- [Dataset entries]:
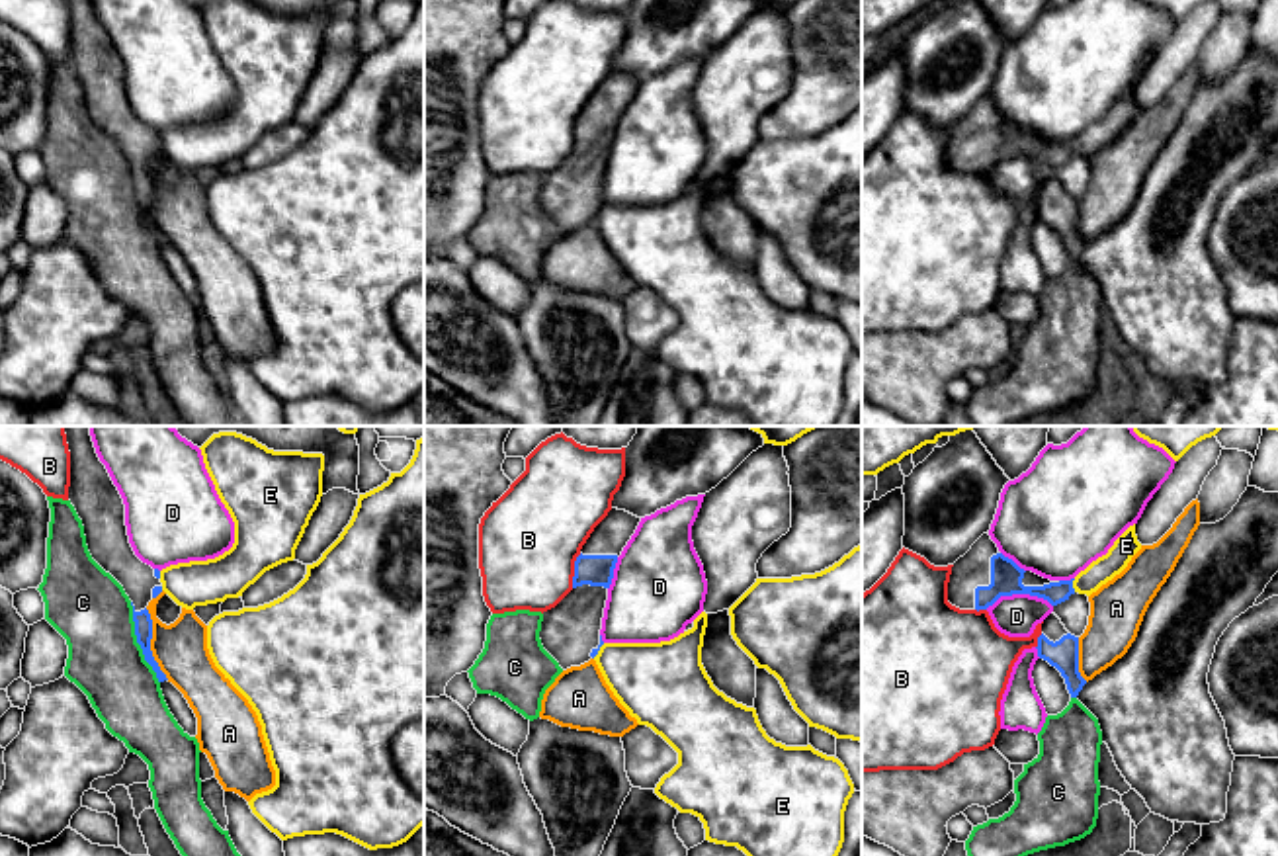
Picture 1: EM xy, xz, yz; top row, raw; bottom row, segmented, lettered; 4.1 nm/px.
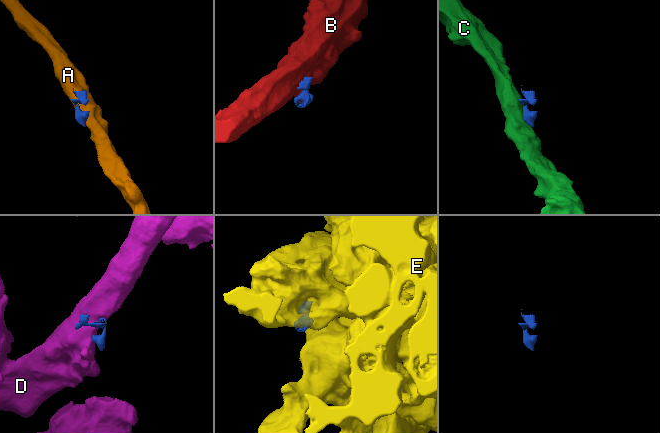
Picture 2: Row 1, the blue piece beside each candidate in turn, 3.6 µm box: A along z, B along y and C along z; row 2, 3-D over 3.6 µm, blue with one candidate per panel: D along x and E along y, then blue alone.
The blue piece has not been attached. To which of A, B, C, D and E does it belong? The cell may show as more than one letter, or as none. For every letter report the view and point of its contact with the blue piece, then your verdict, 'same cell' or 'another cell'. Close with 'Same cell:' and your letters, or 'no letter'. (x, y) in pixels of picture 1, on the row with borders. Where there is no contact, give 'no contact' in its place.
A: contact xy (149, 643); another cell
B: contact xz (575, 571); another cell
C: contact xy (137, 642); another cell
D: contact yz (1019, 593); another cell
E: contact yz (1071, 585); another cell
Same cell: no letter

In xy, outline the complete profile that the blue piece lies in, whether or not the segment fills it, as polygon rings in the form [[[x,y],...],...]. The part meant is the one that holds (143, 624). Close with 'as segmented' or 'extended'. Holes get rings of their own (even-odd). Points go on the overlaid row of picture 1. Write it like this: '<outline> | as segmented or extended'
[[[64,426],[70,451],[68,500],[84,526],[92,559],[125,590],[133,606],[137,643],[158,682],[168,680],[150,651],[152,620],[149,602],[162,592],[160,571],[143,563],[127,535],[125,504],[100,461],[88,426]]] | extended

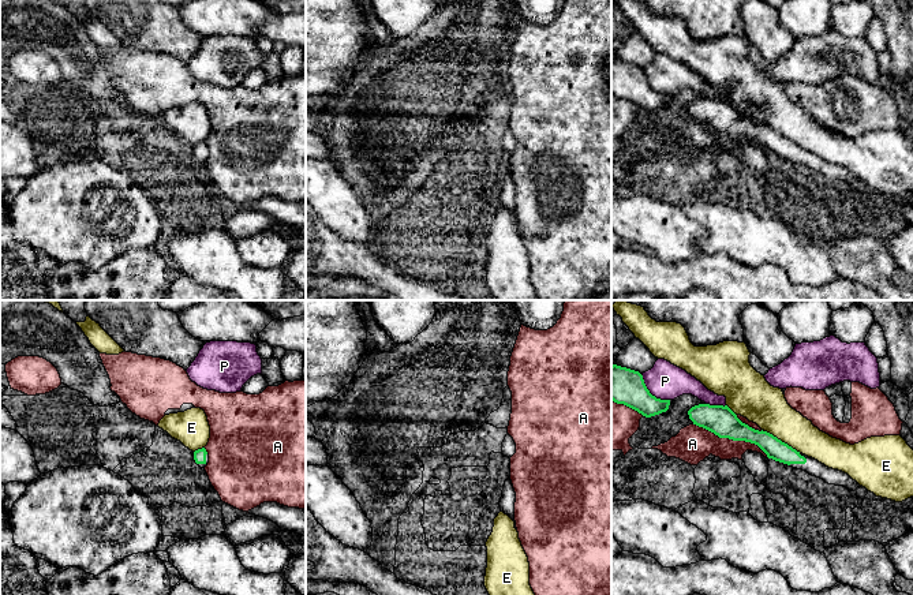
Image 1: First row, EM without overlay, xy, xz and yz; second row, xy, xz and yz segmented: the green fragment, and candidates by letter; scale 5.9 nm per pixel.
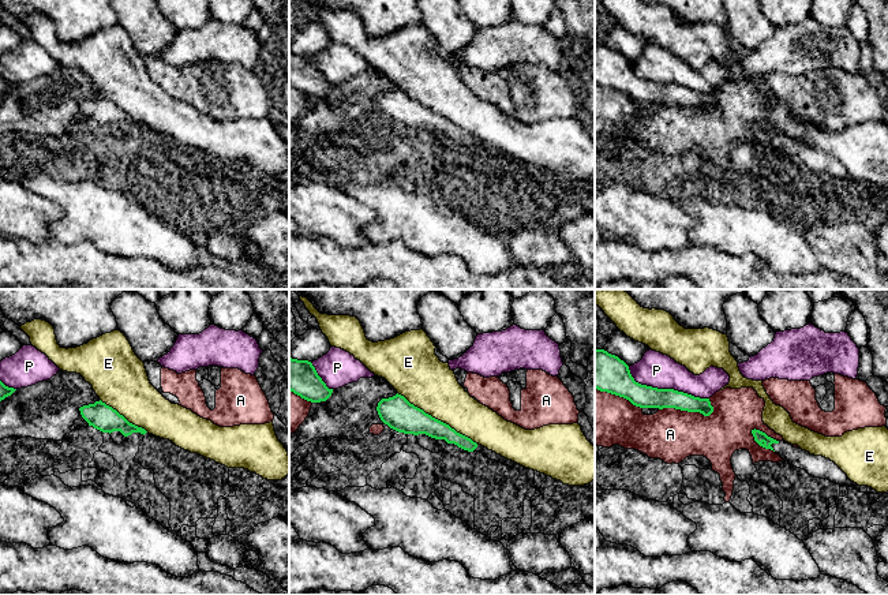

- [Task directions]:
The required output is an exact copy of the lines from the start of the material above through the line containing "Picture 2: Row", inclusive, with no pictures in it.

- [Result of the task]:
Picture 1: EM xy, xz, yz; top row, raw; bottom row, segmented, lettered; 4.1 nm/px.
Picture 2: Row 1, the blue piece beside each candidate in turn, 3.6 µm box: A along z, B along y and C along z; row 2, 3-D over 3.6 µm, blue with one candidate per panel: D along x and E along y, then blue alone.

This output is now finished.